All activities planned for the month of June on the lake have been canceled.


Camping and lake access opportunities are returning as flood waters recede at Land Between The Lakes (LBL) National Recreation Area in Western Kentucky. Lake levels for Lake Barkley and Kentucky Lake are currently at 366.4 feet and dropping, Clarksville Online reported.

The majority of campsites are open at Energy Lake Campground; all sites will open by May 20. Hillman Ferry Campground expects to open reservations sites on May 20, and have all seasonal sites open by May 28; walk-in sites may not be available until after May 28. Piney Campground expects to open to seasonal campers May 19, and have reservation sites open by May 20. On May 20, visitors may begin making camping reservations for Hillman Ferry and Piney campgrounds.


Flooding will close two campgrounds in Moriah, N.Y., for an indefinite period of time, WCAX-TV, South Burlington, Vt., reported.

The beach and campground in Port Henry and at Bulwagga Bay were supposed to open in April, but didn’t due to flooding and 10,000 dead alewives along the shoreline. Officials then hoped to have them open by Mother’s Day, but the water is still too high. It’s a lot of lost money for the communities.

“Mother Nature– that’s what it depends on. When the lake level drops enough when we can go in and assess damages and find out when we can get the power back on and safe, that is the primary goal here is safety for our residents and visitors,” Moriah Town Supervisor Tom Scozzafava said.


Even portions of Canada are experiencing flooding. Richard Haime, owner of Mississippi Lake RV Resort near Ottawa, Ontario, reports his campground is flooding.

Public works officials from both Beckwith Township and Mississippi Mills converged on their joint border last week to find out what was causing flooding, Your Ottawa Region Online reported.

Haime is blaming a vacant field on the north side of Town Line Road for flooding his Mississippi Mills property.

“All of this guy’s water is pouring down here,” said Haime, standing in the middle of the road with the officials on May 6. “It’s pouring onto our property.
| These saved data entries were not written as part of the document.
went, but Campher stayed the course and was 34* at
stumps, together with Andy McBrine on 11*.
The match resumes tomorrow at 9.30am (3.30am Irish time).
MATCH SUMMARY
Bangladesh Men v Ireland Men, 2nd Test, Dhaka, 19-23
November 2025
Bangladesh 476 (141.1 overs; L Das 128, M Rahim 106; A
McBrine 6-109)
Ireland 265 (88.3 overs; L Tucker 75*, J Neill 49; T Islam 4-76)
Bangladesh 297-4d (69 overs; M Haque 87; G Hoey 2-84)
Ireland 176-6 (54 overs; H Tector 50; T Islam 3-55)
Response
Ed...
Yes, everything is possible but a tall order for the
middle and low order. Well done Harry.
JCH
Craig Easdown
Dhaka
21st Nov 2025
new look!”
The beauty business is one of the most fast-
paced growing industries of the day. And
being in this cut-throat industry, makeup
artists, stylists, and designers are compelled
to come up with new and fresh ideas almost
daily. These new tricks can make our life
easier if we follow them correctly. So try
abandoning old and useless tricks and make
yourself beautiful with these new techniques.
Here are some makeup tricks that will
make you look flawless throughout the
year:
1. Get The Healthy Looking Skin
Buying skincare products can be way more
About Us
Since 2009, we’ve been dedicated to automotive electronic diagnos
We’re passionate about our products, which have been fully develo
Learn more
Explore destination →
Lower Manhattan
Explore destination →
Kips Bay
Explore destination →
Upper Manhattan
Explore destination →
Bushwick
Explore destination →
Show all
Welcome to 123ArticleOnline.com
You’re ruining my business. It (happens) every, every year.”

Haime claimed that his park sustained more than $100,000 in damage after last month’s severe windstorm and that the damage, coupled with the flooding, has pushed back the park’s opening by at least three weeks.

Troy Dunlop, Mississippi Mills director of roads and public works, said that the culvert that runs underneath the road from the field to Haime’s property was most certainly not installed during the last eight years.

“We can research the history,” Dunlop said, who added that this year has seen record amounts of rain as well.

“This isn’t a municipal drain,” said Dunlop, pointing to the culvert. “It’s a natural water flow.”

“It’s easy to throw up your hands and say it’s a natural water course,” replied Haime. “When they put the road in, they should have put it in higher. This stuff comes up through my roads. It blows holes in my roads.”

Dunlop repeated that he had no record of any municipality putting the culvert in.

“Somebody’s opened that up,” charged Haime, pointing to his land near the drain. “It wasn’t there before. It was one of the county’s trucks that came in and did that,” to widen the ditch.

Dunlop replied that the meeting had been pulled together in two days and that it would take some time to come up with some answers.

“I’m paying my damn taxes to you guys to solve this,” said Haime.

“There’s nothing more we can do (now),” said Mississippi Mills Mayor John Levi, on the scene, who later was taken on a private tour of Haime’s property to survey the water and wind damage.

The meeting followed a presentation Haime gave to Beckwith Township council on Tuesday, May 3.

“Close it off,” Haime said of the culvert at the council that night. “Make it so that the water stays in Mississippi Mills,” in the empty field.

“There should be a municipal drain,” said Beckwith Township Reeve Richard Kidd, who promised to then arrange a meeting with Mississippi Mills.

“It can’t be a long, bureaucratic process,” Kidd added, stressing the need for action. “If there’s nothing over there, why not plug it up?”

Haime added that he is now getting flies from the stagnant water caused by the flooding.

“I’m getting it 24 hours a day,” said Haime.